The theme for the 2021 conference is Sustainable Production to Advance the Circular Economy. This theme directly links to U.N. Sustainable Development Goal 12, Responsible Consumption and Production, and reflects the role of chemistry and engineering in creating a closed-loop economy for a sustainable future.
A LIFE CYCLE THINKING APPROACH
Life cycle thinking is an important underlying principle in the successful implementation of green chemistry and engineering across chemistry enterprise. This approach allows chemists and engineers to think systematically about how the choices they make at one stage of the chemical life cycle can influence the fate of a chemical and the ultimate impacts chemicals have on society and the environment.
Using life cycle thinking, chemists are encouraged to ask:
- Where do the elements used in this reaction come from? Can the synthetic routes and processes be successfully redesigned in order to eliminate the use of elements facing limits in supply?
- How will the choices scientists and engineers make impact different stages of a chemical’s life cycle?
- How can we use waste or by-products as a resource to produce valuable chemicals?

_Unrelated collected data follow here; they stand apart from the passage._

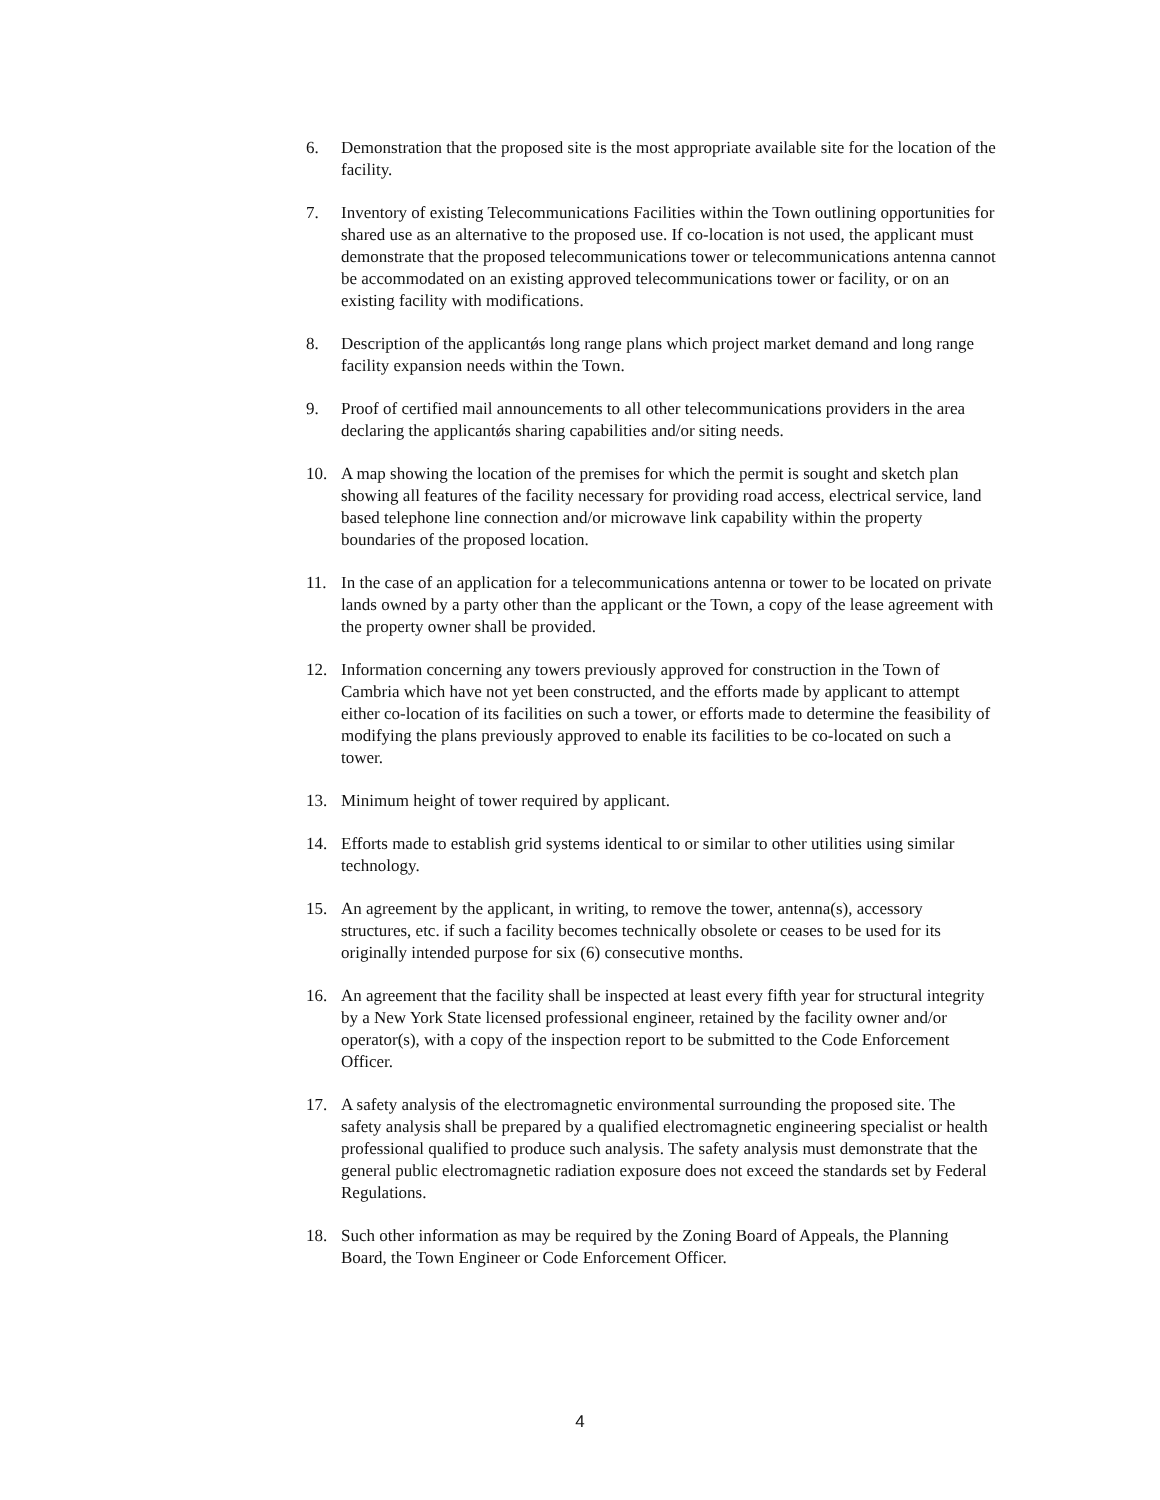6. Demonstration that the proposed site is the most appropriate available site for the location of the facility.
7. Inventory of existing Telecommunications Facilities within the Town outlining opportunities for shared use as an alternative to the proposed use. If co-location is not used, the applicant must demonstrate that the proposed telecommunications tower or telecommunications antenna cannot be accommodated on an existing approved telecommunications tower or facility, or on an existing facility with modifications.
8. Description of the applicantǿs long range plans which project market demand and long range facility expansion needs within the Town.
9. Proof of certified mail announcements to all other telecommunications providers in the area declaring the applicantǿs sharing capabilities and/or siting needs.
10. A map showing the location of the premises for which the permit is sought and sketch plan showing all features of the facility necessary for providing road access, electrical service, land based telephone line connection and/or microwave link capability within the property boundaries of the proposed location.
11. In the case of an application for a telecommunications antenna or tower to be located on private lands owned by a party other than the applicant or the Town, a copy of the lease agreement with the property owner shall be provided.
12. Information concerning any towers previously approved for construction in the Town of Cambria which have not yet been constructed, and the efforts made by applicant to attempt either co-location of its facilities on such a tower, or efforts made to determine the feasibility of modifying the plans previously approved to enable its facilities to be co-located on such a tower.
13. Minimum height of tower required by applicant.
14. Efforts made to establish grid systems identical to or similar to other utilities using similar technology.
15. An agreement by the applicant, in writing, to remove the tower, antenna(s), accessory structures, etc. if such a facility becomes technically obsolete or ceases to be used for its originally intended purpose for six (6) consecutive months.
16. An agreement that the facility shall be inspected at least every fifth year for structural integrity by a New York State licensed professional engineer, retained by the facility owner and/or operator(s), with a copy of the inspection report to be submitted to the Code Enforcement Officer.
17. A safety analysis of the electromagnetic environmental surrounding the proposed site. The safety analysis shall be prepared by a qualified electromagnetic engineering specialist or health professional qualified to produce such analysis. The safety analysis must demonstrate that the general public electromagnetic radiation exposure does not exceed the standards set by Federal Regulations.
18. Such other information as may be required by the Zoning Board of Appeals, the Planning Board, the Town Engineer or Code Enforcement Officer.
4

- How can we make more sustainable chemicals and materials that enable a circular economy?
- How can we design products for recycling, reuse or remanufacture?
- How can we infuse systems thinking and green chemistry and engineering throughout the chemistry curriculum?
In order to highlight the importance of this approach to chemistry and engineering and to facilitate critical discussions on these topics, the theme of each GC&E Conference focuses on one of the stages of the chemical life cycle; put simply: Design, Make, Use, and Closing the Loop (see graphic).
We started using this cyclical approach to Conference themes in 2016 and completed our first cycle in 2019. The 2021 conference will be the second time we have focused on the “Make” stage of the life cycle.
While a wide variety of green chemistry and engineering topics are covered in the technical program each year, the thematic focus on the stages of the chemical life cycle is intended to challenge the green chemistry and engineering communities to move towards a systems thinking approach that will help create a more sustainable future.